またPBRは論理的に無限に計算できるので、終了とは”ここまで計算する”という制限をかけることで終了となる。
以上2点が基本的なキモとなる。
Max Path Length
Optimization > Max Path Length は反復に関する設定項目。

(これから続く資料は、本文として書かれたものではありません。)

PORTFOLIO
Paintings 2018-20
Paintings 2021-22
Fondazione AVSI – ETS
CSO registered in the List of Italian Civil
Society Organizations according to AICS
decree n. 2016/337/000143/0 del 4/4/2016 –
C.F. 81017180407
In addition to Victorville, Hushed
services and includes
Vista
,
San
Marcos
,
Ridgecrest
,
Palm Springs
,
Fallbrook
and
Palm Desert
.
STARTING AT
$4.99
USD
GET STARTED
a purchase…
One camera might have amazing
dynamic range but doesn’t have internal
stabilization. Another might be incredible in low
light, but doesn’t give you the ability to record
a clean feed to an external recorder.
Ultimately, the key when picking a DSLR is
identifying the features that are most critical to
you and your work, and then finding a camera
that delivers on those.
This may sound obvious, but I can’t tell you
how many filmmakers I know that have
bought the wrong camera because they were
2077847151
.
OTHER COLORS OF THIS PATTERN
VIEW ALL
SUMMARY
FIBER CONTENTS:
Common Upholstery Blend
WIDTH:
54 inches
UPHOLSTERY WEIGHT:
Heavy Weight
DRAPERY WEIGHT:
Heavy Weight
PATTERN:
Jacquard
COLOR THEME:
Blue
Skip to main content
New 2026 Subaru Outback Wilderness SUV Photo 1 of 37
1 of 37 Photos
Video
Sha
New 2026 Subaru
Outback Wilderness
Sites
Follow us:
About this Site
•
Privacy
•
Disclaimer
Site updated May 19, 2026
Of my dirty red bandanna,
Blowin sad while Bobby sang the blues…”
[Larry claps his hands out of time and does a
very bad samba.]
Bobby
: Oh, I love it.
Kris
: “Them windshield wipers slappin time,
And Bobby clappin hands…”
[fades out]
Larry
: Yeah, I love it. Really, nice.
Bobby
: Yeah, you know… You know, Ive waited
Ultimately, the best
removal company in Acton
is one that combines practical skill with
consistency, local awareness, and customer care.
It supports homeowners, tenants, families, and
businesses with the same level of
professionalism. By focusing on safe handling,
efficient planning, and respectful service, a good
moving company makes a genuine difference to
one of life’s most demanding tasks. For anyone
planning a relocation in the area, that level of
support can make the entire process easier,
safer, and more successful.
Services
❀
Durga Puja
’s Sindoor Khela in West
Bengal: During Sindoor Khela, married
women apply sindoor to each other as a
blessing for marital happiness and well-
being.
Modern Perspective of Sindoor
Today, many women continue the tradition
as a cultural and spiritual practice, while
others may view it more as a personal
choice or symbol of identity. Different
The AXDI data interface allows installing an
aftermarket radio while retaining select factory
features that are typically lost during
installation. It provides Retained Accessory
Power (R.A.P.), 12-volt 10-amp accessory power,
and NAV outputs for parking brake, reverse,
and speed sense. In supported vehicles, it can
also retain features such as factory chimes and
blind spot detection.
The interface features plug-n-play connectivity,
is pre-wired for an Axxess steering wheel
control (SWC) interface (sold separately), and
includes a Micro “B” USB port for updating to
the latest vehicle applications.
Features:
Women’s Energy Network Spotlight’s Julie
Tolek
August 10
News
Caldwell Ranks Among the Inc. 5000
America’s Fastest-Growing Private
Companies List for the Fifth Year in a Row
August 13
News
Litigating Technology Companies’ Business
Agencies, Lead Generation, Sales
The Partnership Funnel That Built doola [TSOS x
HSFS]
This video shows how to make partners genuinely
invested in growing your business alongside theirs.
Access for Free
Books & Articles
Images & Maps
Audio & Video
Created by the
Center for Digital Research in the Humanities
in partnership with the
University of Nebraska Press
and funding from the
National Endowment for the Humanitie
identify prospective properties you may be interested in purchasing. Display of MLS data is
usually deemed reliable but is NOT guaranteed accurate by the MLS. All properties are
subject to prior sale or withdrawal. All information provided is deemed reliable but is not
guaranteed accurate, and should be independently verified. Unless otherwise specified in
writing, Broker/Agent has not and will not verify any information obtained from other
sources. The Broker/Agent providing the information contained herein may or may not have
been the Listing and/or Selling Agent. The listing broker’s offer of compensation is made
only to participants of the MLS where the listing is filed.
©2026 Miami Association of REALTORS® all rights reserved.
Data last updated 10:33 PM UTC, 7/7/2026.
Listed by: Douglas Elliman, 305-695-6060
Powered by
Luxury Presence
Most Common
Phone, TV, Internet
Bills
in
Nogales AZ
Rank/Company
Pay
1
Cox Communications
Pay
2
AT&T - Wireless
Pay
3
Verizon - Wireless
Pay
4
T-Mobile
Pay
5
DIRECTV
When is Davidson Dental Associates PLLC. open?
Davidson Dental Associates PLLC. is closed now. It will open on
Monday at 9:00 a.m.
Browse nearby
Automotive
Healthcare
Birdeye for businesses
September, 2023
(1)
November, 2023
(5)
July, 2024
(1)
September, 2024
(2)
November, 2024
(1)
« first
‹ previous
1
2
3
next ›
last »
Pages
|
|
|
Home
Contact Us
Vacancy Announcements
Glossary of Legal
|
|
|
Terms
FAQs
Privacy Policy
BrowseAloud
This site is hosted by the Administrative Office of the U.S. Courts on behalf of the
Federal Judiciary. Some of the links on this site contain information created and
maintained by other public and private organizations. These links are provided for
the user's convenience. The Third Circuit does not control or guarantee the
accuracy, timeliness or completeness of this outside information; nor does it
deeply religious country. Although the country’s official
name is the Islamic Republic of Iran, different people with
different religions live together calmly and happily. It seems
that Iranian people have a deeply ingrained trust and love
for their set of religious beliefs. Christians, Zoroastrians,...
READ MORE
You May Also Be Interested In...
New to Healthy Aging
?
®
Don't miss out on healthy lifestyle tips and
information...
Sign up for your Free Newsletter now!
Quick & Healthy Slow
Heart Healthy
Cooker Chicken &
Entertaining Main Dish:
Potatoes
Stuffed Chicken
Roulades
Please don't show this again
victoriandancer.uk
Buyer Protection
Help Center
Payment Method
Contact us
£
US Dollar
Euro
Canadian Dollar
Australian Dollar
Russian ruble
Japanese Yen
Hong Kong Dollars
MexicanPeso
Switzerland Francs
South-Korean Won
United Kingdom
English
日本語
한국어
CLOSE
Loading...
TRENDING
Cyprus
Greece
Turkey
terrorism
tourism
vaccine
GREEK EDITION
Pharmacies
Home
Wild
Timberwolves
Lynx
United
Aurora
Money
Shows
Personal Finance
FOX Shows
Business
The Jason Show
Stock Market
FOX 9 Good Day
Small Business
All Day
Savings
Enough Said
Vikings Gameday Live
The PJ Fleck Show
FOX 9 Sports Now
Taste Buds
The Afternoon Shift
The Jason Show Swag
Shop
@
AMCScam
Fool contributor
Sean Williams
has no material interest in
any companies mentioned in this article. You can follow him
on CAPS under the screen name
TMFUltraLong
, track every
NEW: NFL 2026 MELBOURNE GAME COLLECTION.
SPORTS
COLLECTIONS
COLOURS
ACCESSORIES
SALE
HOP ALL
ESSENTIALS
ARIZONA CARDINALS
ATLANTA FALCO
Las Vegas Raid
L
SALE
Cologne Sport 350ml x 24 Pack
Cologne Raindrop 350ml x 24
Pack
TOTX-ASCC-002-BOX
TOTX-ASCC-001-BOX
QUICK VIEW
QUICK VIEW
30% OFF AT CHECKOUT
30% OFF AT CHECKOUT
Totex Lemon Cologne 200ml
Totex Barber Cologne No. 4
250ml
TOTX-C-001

ここの画像はファイル変換を行っただけで、最低限のポストワークも行っていない。
デフォルト値(-1)。内容は無制限という意味。
こことの比較ということになる。
1を設定。真っ暗。
2を設定。色はついたが、川が重油のようだ。
3を設定。川面がそれなりになった。
4を設定。川面に写った木々もきれいになった。
4と-1(無制限)を合成したもの。どこから4で-1なのかわかるだろうか?
続いて、こんなシーンを用意した。デフォルト値(-1)。
4を設定。
透明なもの(グラス)の中のビールはまだ駄目だ。
6を設定。泡は良くなった。
8を設定。
透明なもの(グラス)に入った透明なもの(ビール)も、これで大丈夫だ。
次にコップの中に水と、氷を入れたシーンを用意した。デフォルト値(-1)。
8を設定。
透明なもの(グラス)の中の透明なもの(水)の中の透明なもの(氷)はまだ駄目だ。
10を設定。
氷は透明になったが、氷とグラスが接触する部分がもう少し。
12を設定。
これで良いだろう。
結論
Max Path Length は 8~12 を設定すれば、問題ないレベルと言えるだろう。
後はこだわりの部分。自分の表現にとって十分かどうかの判断になる。特にこだわりがなければ生産性向上になると思われる。